A uniformed cop sat on an ottoman, a sprinkling of grey in this dark brown hair. Fifty-ish, hunched shoulders, a general world-weary look about him. Lucky knew that look. He’d felt the same far too often.
He bypassed the chair he’d once seen Chastain occupy and dropped down onto the couch. The leather squeaked under his ass. A cop. Someone else who should’ve been here in time to save this man. He held nothing back from his accusation. “He told me he called y’all. You wouldn’t come out here.”
“Sir, I don’t know anything about that,” the cop replied, hands up in surrender. “I can only respond if dispatch tells me about a call.”
No excuse. The dispatcher should have put the call out. “He said he was being followed, had strange vehicles driving by his house. He was scared, so he asked me to come over.”
Wasn’t this cop’s first rodeo. He ignored Lucky’s spoiling for a fight in favor of professionalism. “Did you get a description?”
Lucky’d done his time both as interviewer and interviewee. He’d much rather be on the other side of the notepad. “White van. Red Toyota Tercel. They quit making Tercels in ’98. So, old red Tercel. And half the crimes you respond to probably involve a white van.”

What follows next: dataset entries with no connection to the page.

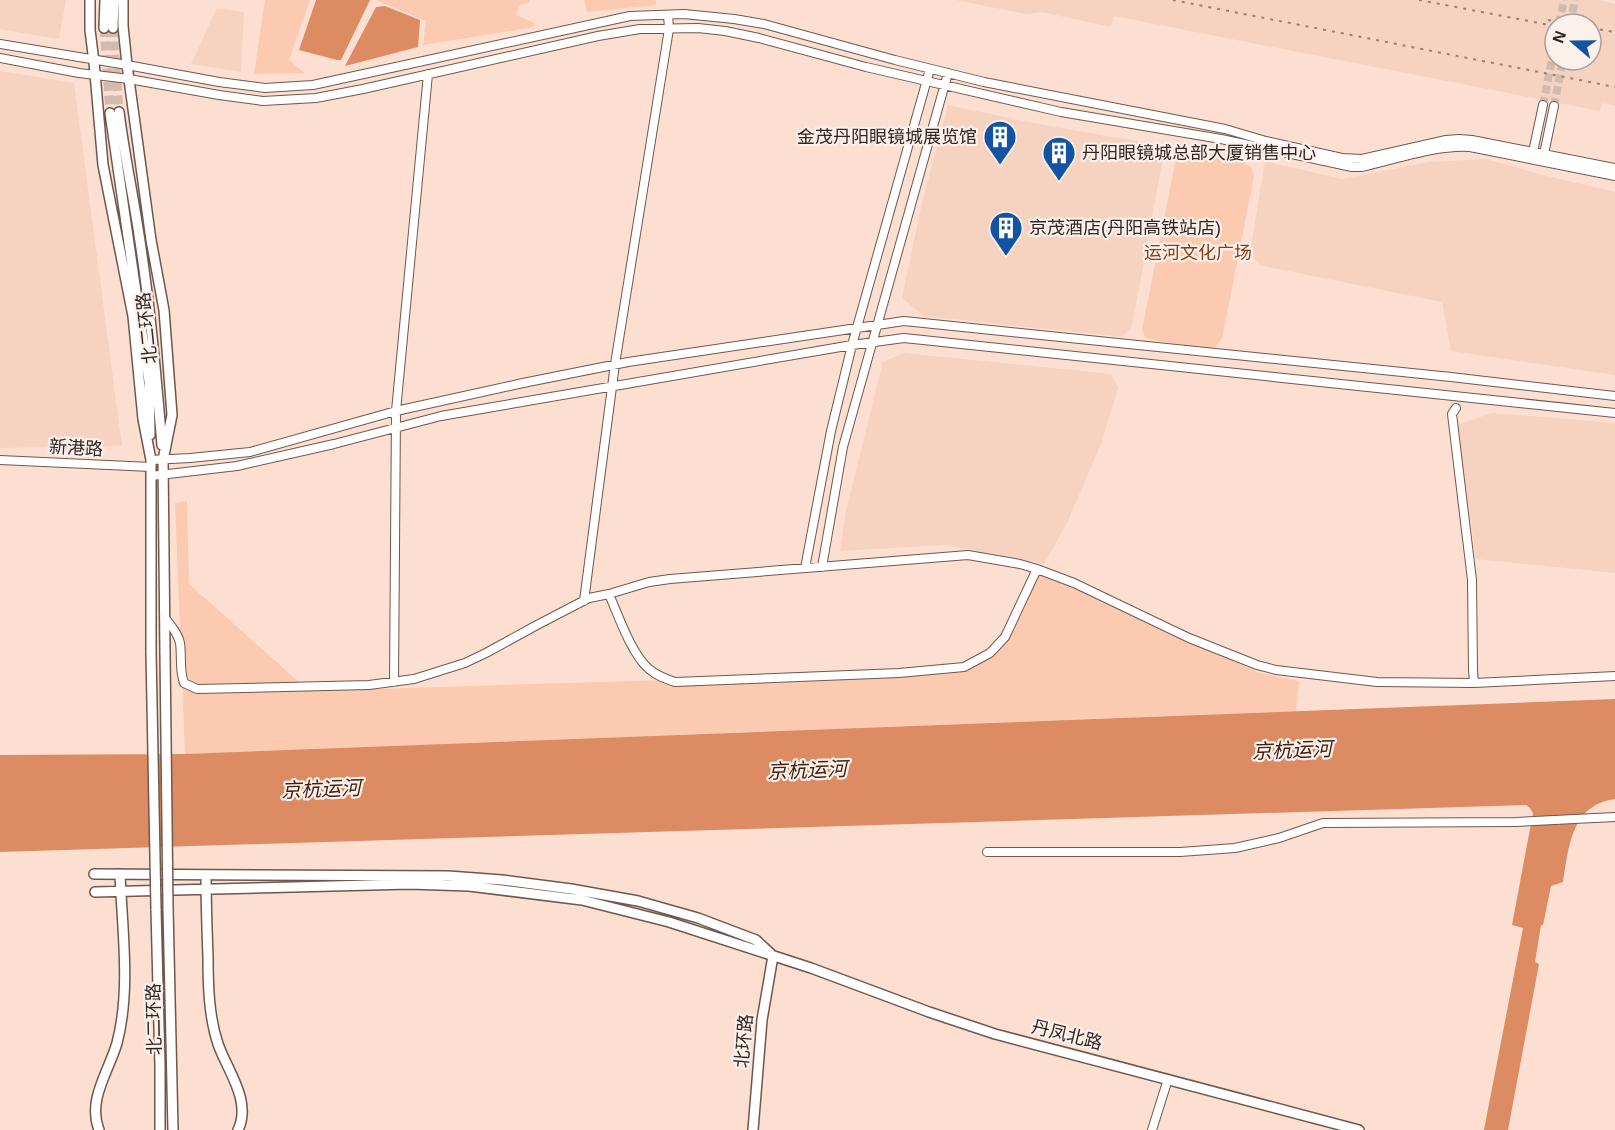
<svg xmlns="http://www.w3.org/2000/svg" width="1615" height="1130" font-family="Helvetica,'Noto Sans SC',sans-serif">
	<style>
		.built { fill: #f6d2c0; fill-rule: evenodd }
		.green { fill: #fccab1 }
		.water { fill: #dd8b62 }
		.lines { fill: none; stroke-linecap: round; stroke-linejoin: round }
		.minor-tunnel { stroke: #d3baae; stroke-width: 8; stroke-dasharray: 8 4; stroke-linecap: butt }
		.major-tunnel { stroke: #d3baae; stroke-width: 9; stroke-dasharray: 9 4.5; stroke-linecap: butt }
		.minor-casing { stroke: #70574b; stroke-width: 10 }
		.major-casing { stroke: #70574b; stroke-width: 12 }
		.minor { stroke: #fff; stroke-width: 8 }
		.major { stroke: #fff; stroke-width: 9 }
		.rail { stroke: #958178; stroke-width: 2; stroke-dasharray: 3 6; stroke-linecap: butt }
		.major-bridge-casing { stroke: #70574b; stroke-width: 12; stroke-linecap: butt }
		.major-bridge { stroke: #fff; stroke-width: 9 }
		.labels { text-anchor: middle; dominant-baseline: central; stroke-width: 4.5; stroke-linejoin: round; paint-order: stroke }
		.poi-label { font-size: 18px; fill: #312621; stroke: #fcf0eb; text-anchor: start }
		.park-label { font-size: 18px; fill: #883e10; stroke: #fcf0eb }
		.street-label { font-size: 18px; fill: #312621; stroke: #fcf0eb }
		.water-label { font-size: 20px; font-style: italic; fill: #422110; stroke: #fcf0eb }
	</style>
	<rect width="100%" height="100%" fill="#fcdfd1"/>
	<path class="built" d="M0,0H66L59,39L0,29Z
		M956,0H1598L1615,4V106L1602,103L1600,111L1114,16L1111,27L1042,12L1026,14ZM1555,24H1591V60H1555Z
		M217,8L244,12L241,72L191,64Z
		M0,71L74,83L122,446L0,448Z
		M948,105L1033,123L1165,146L1132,327L1122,337L924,316L902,298L922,203Z
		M1486,159L1539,174L1615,192V375L1451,351L1442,302L1259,265L1250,252L1265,161L1342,179L1429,162Z
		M904,353L1111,374L1118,388L1101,444L1067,523L1044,564L946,545L840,551L846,511L883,362Z
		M1492,413L1615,423V573L1476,559L1457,425Z"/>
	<path class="green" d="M265,0H310L289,60L305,73L254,74Z
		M376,0H530L528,3L519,5L516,15L534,23V27L423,45L426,21Z
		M584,0H656V5L587,12Z
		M1185,151L1244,163L1251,167L1254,176L1222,339L1215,347L1206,348L1152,340L1145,337L1142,330L1176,159L1180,154Z
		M187,501L189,584L309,691L958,671L982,659L991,658L1008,640L1039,574L1073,587L1259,673L1299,681L1296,711L185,754L175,503Z"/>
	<path class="water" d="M316,0H370L341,60H337L299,50Z
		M385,6L420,20L418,47L345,66L376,7Z
		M1615,699V799C1571,805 1569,847 1563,882L1551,886L1543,925H1541L1535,962L1539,964L1508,1130H1484L1523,928L1512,925L1533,813L1530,808L1526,805L0,852V755L185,754Z"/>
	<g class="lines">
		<path class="minor-tunnel" d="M1559,24L1564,0
			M1570,24L1575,0
			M1543,105L1555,44
			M1554,106L1563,60"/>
		<path class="major-tunnel" d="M104,28L110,113
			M113,28L119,112"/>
		<g class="minor-casing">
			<path id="minor" d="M0,44L127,65L219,82L265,88L313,85L630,16L684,14L734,19L764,24L895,60L984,82L1225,129L1266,141L1342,158L1362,159L1446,140L1459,139L1472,140L1615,168
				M0,58L79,73L129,79L219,95L263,101L316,98L363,89L598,36L640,29L698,28L725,31L759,38L866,67L1061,112L1221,139L1352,167H1362C1396,159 1436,145 1470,147L1615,176
				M1535,156L1533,152L1543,105
				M1542,156L1544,154L1554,106
				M1456,408L1452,414L1472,580L1473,670L1474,683
				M0,460L151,467
				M151,460L190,458L250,452L396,411L523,383L628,362L904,321L1451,377L1615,396
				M151,476L237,466L334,444L441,416L852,345L904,338L1615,413
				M822,567L843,447L948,73
				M805,568L831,431L852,345L930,69
				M609,594L649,582L670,579L968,555L1020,564L1037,569
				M584,601L615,364L669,29L668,15
				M165,618C171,626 178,633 180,643C182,657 179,669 184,683L197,689L369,685L414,679L465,663L486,653L537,625L589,598L609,594C618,615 632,655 649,669C657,676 666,679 675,682L899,673L964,667L990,653L1005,637L1037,569L1074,583L1189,638L1257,665L1276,670L1377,682L1474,683L1615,676
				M394,682L396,411L428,74
				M987,852H1180L1235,848L1279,838L1323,823L1516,822L1615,817
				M1152,1130L1168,1079"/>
		</g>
		<g class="major-casing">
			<path id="major" d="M90,0V30L94,62L103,165L133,316L143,419L151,460V652
				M123,0V26L127,65L151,240L164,310L172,415L163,460L165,653
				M104,28L105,0
				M113,28L114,0
				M119,112C124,153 133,194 139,235C150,305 156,375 162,445
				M110,113L149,381L150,435
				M94,874L448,876L502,880L571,889L638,901L698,918L756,940L771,954
				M206,875C206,902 207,930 208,957C208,986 209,1017 218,1044C227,1070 252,1101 238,1130
				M95,892L410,884L469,886L582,900L669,922L811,968L929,1012L995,1034L1359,1130
				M168,908L173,1130
				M156,909L160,1066V1130
				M99,1130C87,1100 109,1071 117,1043C131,990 122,928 120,874
				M753,1130L762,1020L773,956"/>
		</g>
		<use href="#minor" class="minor"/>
		<use href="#major" class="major"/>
		<path class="rail" d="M1173,0L1615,87
			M1419,0L1555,26
			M1548,20L1572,24
			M1591,28L1615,32"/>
		<g class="major-bridge-casing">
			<path id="major-bridge" d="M151,652L156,909
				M165,653L168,908"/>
		</g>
		<use href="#major-bridge" class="major-bridge"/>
	</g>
	<defs>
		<g id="building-pin" transform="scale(1.725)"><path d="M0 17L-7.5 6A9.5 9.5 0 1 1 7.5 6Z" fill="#1353a3" stroke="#fcf0eb"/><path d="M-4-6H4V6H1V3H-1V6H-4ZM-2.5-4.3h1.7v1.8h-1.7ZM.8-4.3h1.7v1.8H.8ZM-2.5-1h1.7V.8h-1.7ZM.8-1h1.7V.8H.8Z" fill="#fff"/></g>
	</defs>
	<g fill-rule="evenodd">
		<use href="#building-pin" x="1000" y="137"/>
		<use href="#building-pin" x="1059" y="153"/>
		<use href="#building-pin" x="1006" y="228"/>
	</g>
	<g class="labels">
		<g class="poi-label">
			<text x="977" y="137" text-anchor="end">金茂丹阳眼镜城展览馆</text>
			<text x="1082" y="153">丹阳眼镜城总部大厦销售中心</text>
			<text x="1029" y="228">京茂酒店(丹阳高铁站店)</text>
		</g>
		<g class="park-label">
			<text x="1198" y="253">运河文化广场</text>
		</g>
		<g class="street-label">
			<text transform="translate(147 328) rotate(-96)">北二环路</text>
			<text transform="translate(76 448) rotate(3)">新港路</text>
			<text transform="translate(154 1019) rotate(-91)">北二环路</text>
			<text transform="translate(1067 1035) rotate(14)">丹凤北路</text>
			<text transform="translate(744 1041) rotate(-85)">北环路</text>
		</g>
		<g class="water-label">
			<text transform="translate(1292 750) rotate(-2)">京杭运河</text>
			<text transform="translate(807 770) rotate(-2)">京杭运河</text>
			<text transform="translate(321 789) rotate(-2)">京杭运河</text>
		</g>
	</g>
	<g transform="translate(1573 42) rotate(290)"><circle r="28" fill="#fcf0eb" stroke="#ab9f9a" stroke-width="1.5"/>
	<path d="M0-4.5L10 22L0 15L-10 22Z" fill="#1353a3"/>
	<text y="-9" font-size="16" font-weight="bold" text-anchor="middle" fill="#312621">N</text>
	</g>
</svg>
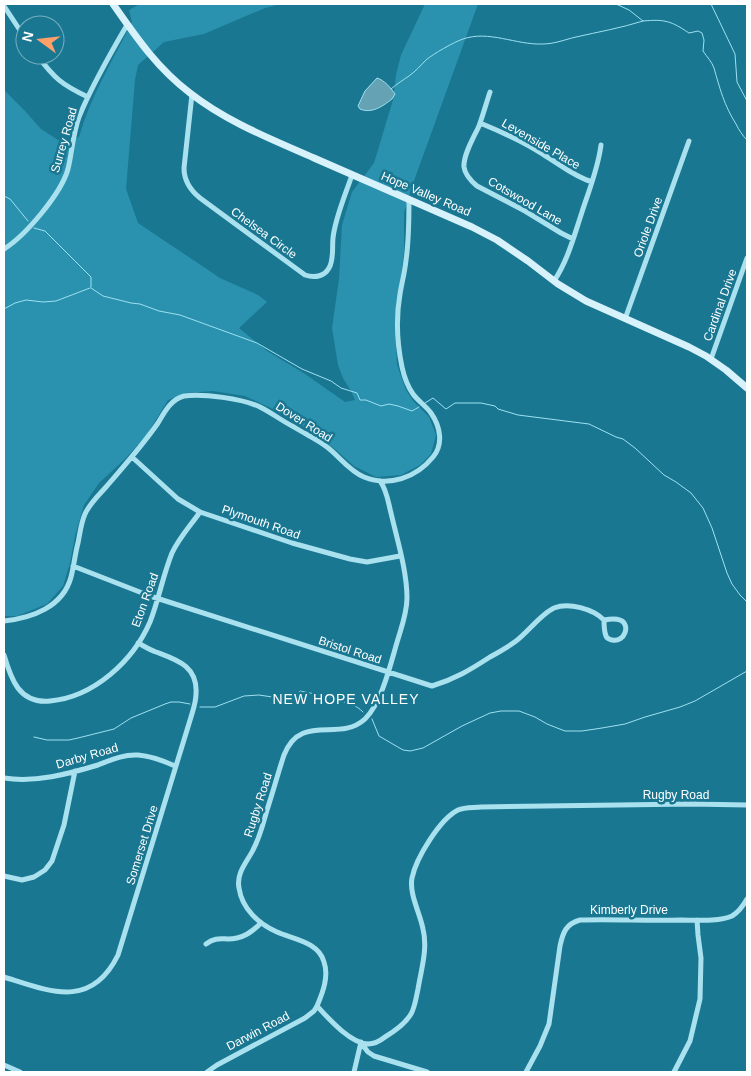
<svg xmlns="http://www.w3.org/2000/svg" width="751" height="1076" font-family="Helvetica,sans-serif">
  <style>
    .green { fill: #2a92ae }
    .water { fill: #65a2b3; stroke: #9de1f1 }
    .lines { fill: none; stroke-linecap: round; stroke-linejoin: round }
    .stream { stroke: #9de1f1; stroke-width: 1 }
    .minor { stroke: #aae1ef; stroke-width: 5 }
    .secondary { stroke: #d7f2fb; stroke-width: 7 }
    .labels { text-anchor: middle; stroke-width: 5; stroke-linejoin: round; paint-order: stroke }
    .street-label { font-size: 12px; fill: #fff; stroke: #1a7792 }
    .neighbourhood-label { font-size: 14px; letter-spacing: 1px; fill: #fff; stroke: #1a7792 }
  </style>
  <rect width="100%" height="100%" fill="#1a7792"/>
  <path class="green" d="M140,4H281L265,8L204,34L164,42L138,65L135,80L126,189L138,223L220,278L258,295L267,302L239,328L267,351L305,374L345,402L355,400L351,391L343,378L338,365L332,328L339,279L342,225L352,192L374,163L393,100L396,75L401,55L425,4H478L411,189L404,213V251L395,327L397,365L406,390L413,401L429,417L436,435L431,454L420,465L401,475L376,477L354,466L336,450L310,430L271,408L245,396L213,391L185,393L168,400L146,436L125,459L99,483L84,505L75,536L70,563L63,586L47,604L17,616H4V90L25,111L41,129L58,140L67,142L79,137C90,97 113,60 132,22L129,10Z"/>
  <path class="water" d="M377,78C384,80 391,88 395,94L392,99C383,106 372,114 360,109L358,106L365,91Z"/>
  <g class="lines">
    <path class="stream" d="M616,4L629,10L643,21C665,19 671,21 689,33L698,31L702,33L704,40L703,51C707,57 712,62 714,68C720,89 724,105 736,124C739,130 742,135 747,140
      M711,4L735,54L737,82L747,101
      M391,89C397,84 403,80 409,76C416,71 421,65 426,60C433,54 454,42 463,39C489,30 516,45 542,44C555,44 563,40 576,37C598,32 621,28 643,21
      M4,196L10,199L28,221
      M34,228L45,231L91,277V287
      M91,288L103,296L131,303L140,304L159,311L180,315L257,343L302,369L331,381L341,388L357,393L360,400H366L381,406L389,404L398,406L412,411L419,407
      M4,309L15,303L26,300L43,302L56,301L90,288
      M425,403L433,398L446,409L455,403H481L495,406L498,409L518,415L589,424L616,437L623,439L635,448L664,475L676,482L691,493L703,508L712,528L727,573L732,584L740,595L747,602
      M200,707H215L244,696L259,695L292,700L300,691C315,694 328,696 342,701C351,705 355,704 363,712
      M372,719L379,736L403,750L410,751L423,748L462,726L490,713L501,711H519L535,717L547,724L565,731H582L602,728L625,724L645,717L680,707L695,701L747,671
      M34,737L47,740H69L78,738L114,729L131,718L165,704L171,702H179L190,704"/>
    <path class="minor" d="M4,6L25,38
      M37,55C54,78 62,85 88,97
      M490,92C486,104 483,115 479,126C474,137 463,155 464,167C465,175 471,181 477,186L525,211L561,233L573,239
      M192,94L184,168C184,181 190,190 200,198L305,275C314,278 324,277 329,268C334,260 332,247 333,238C335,218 346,193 352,175
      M480,123C502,132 524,142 544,155C561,165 573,176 592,182
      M4,249C25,236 61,194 68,169C72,152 73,134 79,117C92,85 110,54 127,25
      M554,281C568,260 574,236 582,212C589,190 598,169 601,145
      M625,319L689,141
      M711,359L747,258
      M132,457L178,499L200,512L292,543L350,559L367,562L400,556
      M380,481C387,490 388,502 391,513C397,539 407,571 407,598C407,612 402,626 398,639C391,662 382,703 365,719C339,743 301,712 284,755C278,773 273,792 267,810C263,824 260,837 253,850C247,862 236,873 239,888C242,909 259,924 277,932C293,939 319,942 324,962C329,976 323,992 317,1006C329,1019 350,1043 368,1044C375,1044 380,1041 385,1037C395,1031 405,1024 411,1014C415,1007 416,998 418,989C421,970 428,949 423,929C420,913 409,894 412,878C416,858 440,819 458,810C465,807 474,808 481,807L691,804L747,805
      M73,566L150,596L432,686C455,679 470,670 490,657C499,652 508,647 516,641C528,632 541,614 554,608C569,602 593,609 604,620C604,625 604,631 606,636C607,639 609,639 612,640C625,643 631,624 620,620C615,618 609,619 604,620
      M4,621C32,618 63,607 71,577C74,566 75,554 78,543C80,533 81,523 85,514C90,503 99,495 106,487C124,466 142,446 158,423C164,413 171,399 184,396C202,393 244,399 260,407C272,413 282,421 294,427C305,434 317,439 327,447C339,456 349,471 364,477C389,487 416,478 433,457C444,444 440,426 431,413C426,406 418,401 413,394C408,387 404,376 402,367C397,343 396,317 400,294C402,282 405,271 406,260C409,240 409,219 409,199
      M4,655C11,679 19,704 50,701C94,697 133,661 150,622C159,599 163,575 172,553C179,538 191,525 200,512
      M4,778C35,783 68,774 98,765C111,760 124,754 138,755C151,756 164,761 175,766
      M4,876L22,880L34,877L45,870L52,861L64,825L75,771
      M206,944C218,935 224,941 237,938C247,936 254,930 261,923
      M4,977C49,991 91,1010 118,955L191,717C193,710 196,702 196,694C198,666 177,660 156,652C150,650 144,646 138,643
      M361,1043L368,1052L374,1056L427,1072
      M4,1065L20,1072
      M207,1072L217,1065L305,1018L314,1011L317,1006
      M354,1072L361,1042
      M526,1072L540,1046L549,1024L560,946C563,932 566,924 580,920C614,919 648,921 681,920C696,920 718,922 732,916C739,912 743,906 747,899
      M674,1072L690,1041L700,999L701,958L698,935L697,920"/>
    <path class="secondary" d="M113,4C136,37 157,68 190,93C227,122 271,139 314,158C367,181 419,204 472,227L497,240L528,261L558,284L586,301L689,347L706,356L726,370L747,388"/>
  </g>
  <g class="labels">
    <g class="street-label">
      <text transform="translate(64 140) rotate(-74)" y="4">Surrey Road</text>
      <text transform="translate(541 144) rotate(30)" y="4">Levenside Place</text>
      <text transform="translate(426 194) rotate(23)" y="4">Hope Valley Road</text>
      <text transform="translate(525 201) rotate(30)" y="4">Cotswood Lane</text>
      <text transform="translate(648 227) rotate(-70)" y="4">Oriole Drive</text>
      <text transform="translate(264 233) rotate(36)" y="4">Chelsea Circle</text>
      <text transform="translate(720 305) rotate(-70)" y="4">Cardinal Drive</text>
      <text transform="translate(304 422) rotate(32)" y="4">Dover Road</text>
      <text transform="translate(261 522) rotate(19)" y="4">Plymouth Road</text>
      <text transform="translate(145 600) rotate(-70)" y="4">Eton Road</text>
      <text transform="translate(350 650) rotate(18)" y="4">Bristol Road</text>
      <text transform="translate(87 756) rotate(-16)" y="4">Darby Road</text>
      <text x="676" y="799">Rugby Road</text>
      <text transform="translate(258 805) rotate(-72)" y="4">Rugby Road</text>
      <text transform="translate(142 845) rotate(-73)" y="4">Somerset Drive</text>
      <text x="629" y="914">Kimberly Drive</text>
      <text transform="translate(258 1031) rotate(-28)" y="4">Darwin Road</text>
    </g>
    <g class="neighbourhood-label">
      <text x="346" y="704">NEW HOPE VALLEY</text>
    </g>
  </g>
  <rect width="751" height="1076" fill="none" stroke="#ffffff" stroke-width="10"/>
  <g transform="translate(40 40) rotate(285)"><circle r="24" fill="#1a7792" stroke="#76adbe"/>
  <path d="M0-4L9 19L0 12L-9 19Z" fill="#ffa068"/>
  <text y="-8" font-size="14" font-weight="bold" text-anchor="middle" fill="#ffffff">N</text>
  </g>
</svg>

The cop shook his head, one side of his mouth quirking, more in disgust than amusement. “I’m telling you.” He let out a sigh and scrubbed stubby fingers through his close-cropped hair. He’d probably seen plenty in his day. Today was just another bad day of many bad days.
Like Lucky, he probably told himself “I’m too old for this shit” on a regular basis.
The officer scribbled on a note pad. “What time did you arrive?”